Exercise goal =
Reproduce all the entries exactly.

(Source texts of formatted documents)
*** Begin section ***
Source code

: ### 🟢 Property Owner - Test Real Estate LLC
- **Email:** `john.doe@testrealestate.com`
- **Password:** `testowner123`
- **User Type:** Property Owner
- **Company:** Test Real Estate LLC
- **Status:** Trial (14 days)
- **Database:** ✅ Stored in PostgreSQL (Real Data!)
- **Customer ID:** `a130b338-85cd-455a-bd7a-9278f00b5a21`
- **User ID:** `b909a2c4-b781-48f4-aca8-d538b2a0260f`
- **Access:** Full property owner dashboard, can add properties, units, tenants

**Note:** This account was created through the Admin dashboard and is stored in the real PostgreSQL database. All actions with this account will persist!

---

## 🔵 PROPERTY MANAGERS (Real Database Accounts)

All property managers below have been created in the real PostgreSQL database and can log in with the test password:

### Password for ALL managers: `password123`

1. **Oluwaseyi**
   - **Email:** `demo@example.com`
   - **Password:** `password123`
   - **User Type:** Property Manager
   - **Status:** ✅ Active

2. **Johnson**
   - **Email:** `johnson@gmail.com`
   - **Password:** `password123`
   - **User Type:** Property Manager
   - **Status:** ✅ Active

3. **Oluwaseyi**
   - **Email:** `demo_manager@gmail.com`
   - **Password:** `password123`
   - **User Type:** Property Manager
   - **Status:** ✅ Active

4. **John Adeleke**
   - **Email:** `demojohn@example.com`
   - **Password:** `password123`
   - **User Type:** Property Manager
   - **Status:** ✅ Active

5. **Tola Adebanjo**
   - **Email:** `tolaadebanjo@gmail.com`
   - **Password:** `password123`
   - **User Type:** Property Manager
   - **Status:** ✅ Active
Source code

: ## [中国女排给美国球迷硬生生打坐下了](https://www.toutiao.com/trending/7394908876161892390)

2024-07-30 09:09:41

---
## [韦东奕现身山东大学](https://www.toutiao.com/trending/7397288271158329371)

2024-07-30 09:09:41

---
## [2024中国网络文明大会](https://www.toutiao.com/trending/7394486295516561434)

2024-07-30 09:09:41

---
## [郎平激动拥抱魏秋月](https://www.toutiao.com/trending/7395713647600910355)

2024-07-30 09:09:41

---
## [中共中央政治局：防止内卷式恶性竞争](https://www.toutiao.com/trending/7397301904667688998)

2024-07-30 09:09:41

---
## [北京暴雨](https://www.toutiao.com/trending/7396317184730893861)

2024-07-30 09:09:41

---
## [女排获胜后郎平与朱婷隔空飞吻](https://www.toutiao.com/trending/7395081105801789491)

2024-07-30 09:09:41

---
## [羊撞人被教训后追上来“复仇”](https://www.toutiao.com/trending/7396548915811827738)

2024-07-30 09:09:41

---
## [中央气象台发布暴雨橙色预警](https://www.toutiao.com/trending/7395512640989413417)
*** End section ***
Exercise solution =
Source code

: ### 🟢 Property Owner - Test Real Estate LLC
- **Email:** `john.doe@testrealestate.com`
- **Password:** `testowner123`
- **User Type:** Property Owner
- **Company:** Test Real Estate LLC
- **Status:** Trial (14 days)
- **Database:** ✅ Stored in PostgreSQL (Real Data!)
- **Customer ID:** `a130b338-85cd-455a-bd7a-9278f00b5a21`
- **User ID:** `b909a2c4-b781-48f4-aca8-d538b2a0260f`
- **Access:** Full property owner dashboard, can add properties, units, tenants

**Note:** This account was created through the Admin dashboard and is stored in the real PostgreSQL database. All actions with this account will persist!

---

## 🔵 PROPERTY MANAGERS (Real Database Accounts)

All property managers below have been created in the real PostgreSQL database and can log in with the test password:

### Password for ALL managers: `password123`

1. **Oluwaseyi**
   - **Email:** `demo@example.com`
   - **Password:** `password123`
   - **User Type:** Property Manager
   - **Status:** ✅ Active

2. **Johnson**
   - **Email:** `johnson@gmail.com`
   - **Password:** `password123`
   - **User Type:** Property Manager
   - **Status:** ✅ Active

3. **Oluwaseyi**
   - **Email:** `demo_manager@gmail.com`
   - **Password:** `password123`
   - **User Type:** Property Manager
   - **Status:** ✅ Active

4. **John Adeleke**
   - **Email:** `demojohn@example.com`
   - **Password:** `password123`
   - **User Type:** Property Manager
   - **Status:** ✅ Active

5. **Tola Adebanjo**
   - **Email:** `tolaadebanjo@gmail.com`
   - **Password:** `password123`
   - **User Type:** Property Manager
   - **Status:** ✅ Active
Source code

: ## [中国女排给美国球迷硬生生打坐下了](https://www.toutiao.com/trending/7394908876161892390)

2024-07-30 09:09:41

---
## [韦东奕现身山东大学](https://www.toutiao.com/trending/7397288271158329371)

2024-07-30 09:09:41

---
## [2024中国网络文明大会](https://www.toutiao.com/trending/7394486295516561434)

2024-07-30 09:09:41

---
## [郎平激动拥抱魏秋月](https://www.toutiao.com/trending/7395713647600910355)

2024-07-30 09:09:41

---
## [中共中央政治局：防止内卷式恶性竞争](https://www.toutiao.com/trending/7397301904667688998)

2024-07-30 09:09:41

---
## [北京暴雨](https://www.toutiao.com/trending/7396317184730893861)

2024-07-30 09:09:41

---
## [女排获胜后郎平与朱婷隔空飞吻](https://www.toutiao.com/trending/7395081105801789491)

2024-07-30 09:09:41

---
## [羊撞人被教训后追上来“复仇”](https://www.toutiao.com/trending/7396548915811827738)

2024-07-30 09:09:41

---
## [中央气象台发布暴雨橙色预警](https://www.toutiao.com/trending/7395512640989413417)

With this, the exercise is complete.